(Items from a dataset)

• • • •

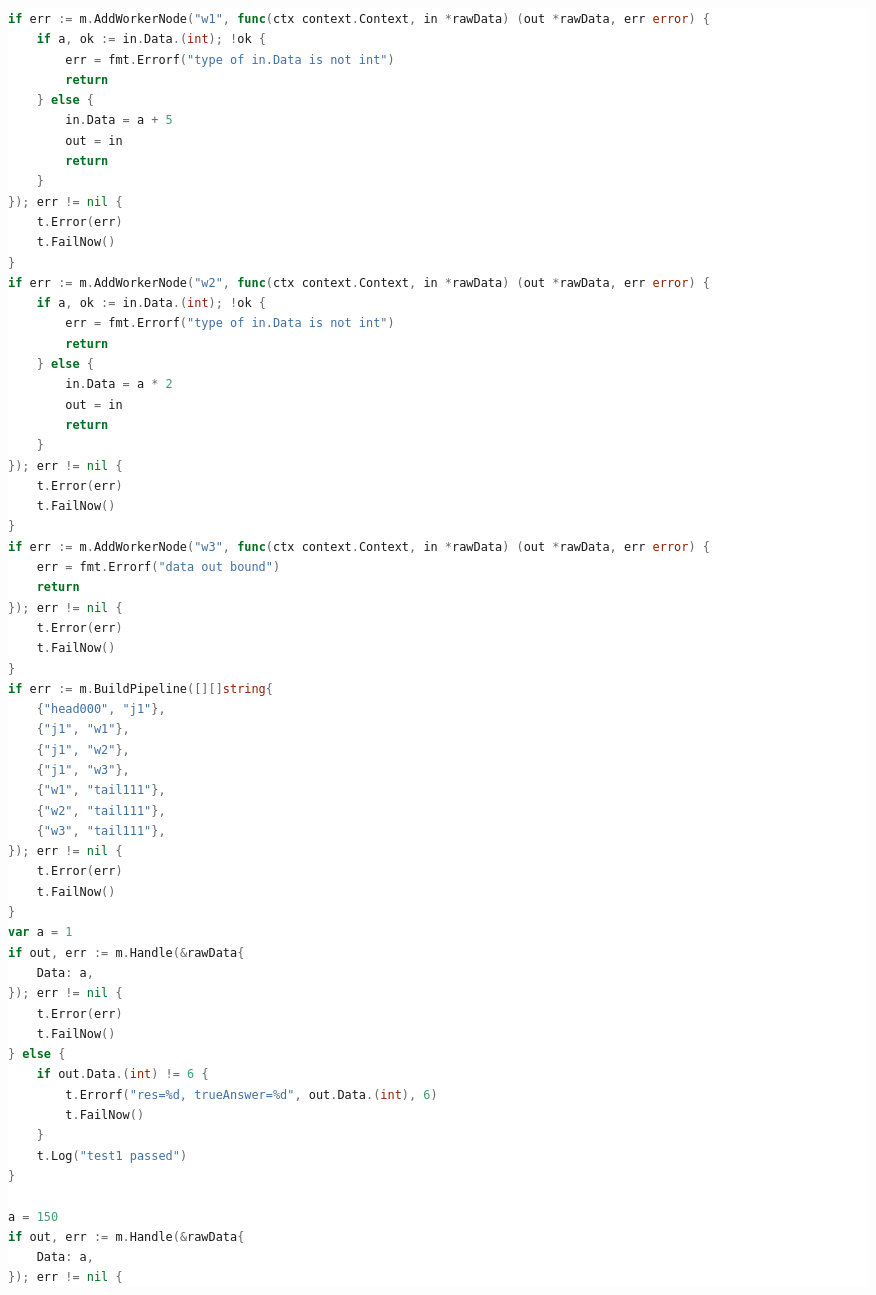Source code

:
 ```go
if err := m.AddWorkerNode("w1", func(ctx context.Context, in *rawData) (out *rawData, err error) {
    if a, ok := in.Data.(int); !ok {
        err = fmt.Errorf("type of in.Data is not int")
        return
    } else {
        in.Data = a + 5
        out = in
        return
    }
}); err != nil {
    t.Error(err)
    t.FailNow()
}
if err := m.AddWorkerNode("w2", func(ctx context.Context, in *rawData) (out *rawData, err error) {
    if a, ok := in.Data.(int); !ok {
        err = fmt.Errorf("type of in.Data is not int")
        return
    } else {
        in.Data = a * 2
        out = in
        return
    }
}); err != nil {
    t.Error(err)
    t.FailNow()
}
if err := m.AddWorkerNode("w3", func(ctx context.Context, in *rawData) (out *rawData, err error) {
    err = fmt.Errorf("data out bound")
    return
}); err != nil {
    t.Error(err)
    t.FailNow()
}
if err := m.BuildPipeline([][]string{
    {"head000", "j1"},
    {"j1", "w1"},
    {"j1", "w2"},
    {"j1", "w3"},
    {"w1", "tail111"},
    {"w2", "tail111"},
    {"w3", "tail111"},
}); err != nil {
    t.Error(err)
    t.FailNow()
}
var a = 1
if out, err := m.Handle(&rawData{
    Data: a,
}); err != nil {
    t.Error(err)
    t.FailNow()
} else {
    if out.Data.(int) != 6 {
        t.Errorf("res=%d, trueAnswer=%d", out.Data.(int), 6)
        t.FailNow()
    }
    t.Log("test1 passed")
}

a = 150
if out, err := m.Handle(&rawData{
    Data: a,
}); err != nil {
```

• • • •

DIRECTIONS FOR THIS TASK:
Transcribe every entry exactly. Leave out the pictures.

COMPLETED TASK:
Source code

:
 ```go
if err := m.AddWorkerNode("w1", func(ctx context.Context, in *rawData) (out *rawData, err error) {
    if a, ok := in.Data.(int); !ok {
        err = fmt.Errorf("type of in.Data is not int")
        return
    } else {
        in.Data = a + 5
        out = in
        return
    }
}); err != nil {
    t.Error(err)
    t.FailNow()
}
if err := m.AddWorkerNode("w2", func(ctx context.Context, in *rawData) (out *rawData, err error) {
    if a, ok := in.Data.(int); !ok {
        err = fmt.Errorf("type of in.Data is not int")
        return
    } else {
        in.Data = a * 2
        out = in
        return
    }
}); err != nil {
    t.Error(err)
    t.FailNow()
}
if err := m.AddWorkerNode("w3", func(ctx context.Context, in *rawData) (out *rawData, err error) {
    err = fmt.Errorf("data out bound")
    return
}); err != nil {
    t.Error(err)
    t.FailNow()
}
if err := m.BuildPipeline([][]string{
    {"head000", "j1"},
    {"j1", "w1"},
    {"j1", "w2"},
    {"j1", "w3"},
    {"w1", "tail111"},
    {"w2", "tail111"},
    {"w3", "tail111"},
}); err != nil {
    t.Error(err)
    t.FailNow()
}
var a = 1
if out, err := m.Handle(&rawData{
    Data: a,
}); err != nil {
    t.Error(err)
    t.FailNow()
} else {
    if out.Data.(int) != 6 {
        t.Errorf("res=%d, trueAnswer=%d", out.Data.(int), 6)
        t.FailNow()
    }
    t.Log("test1 passed")
}

a = 150
if out, err := m.Handle(&rawData{
    Data: a,
}); err != nil {
```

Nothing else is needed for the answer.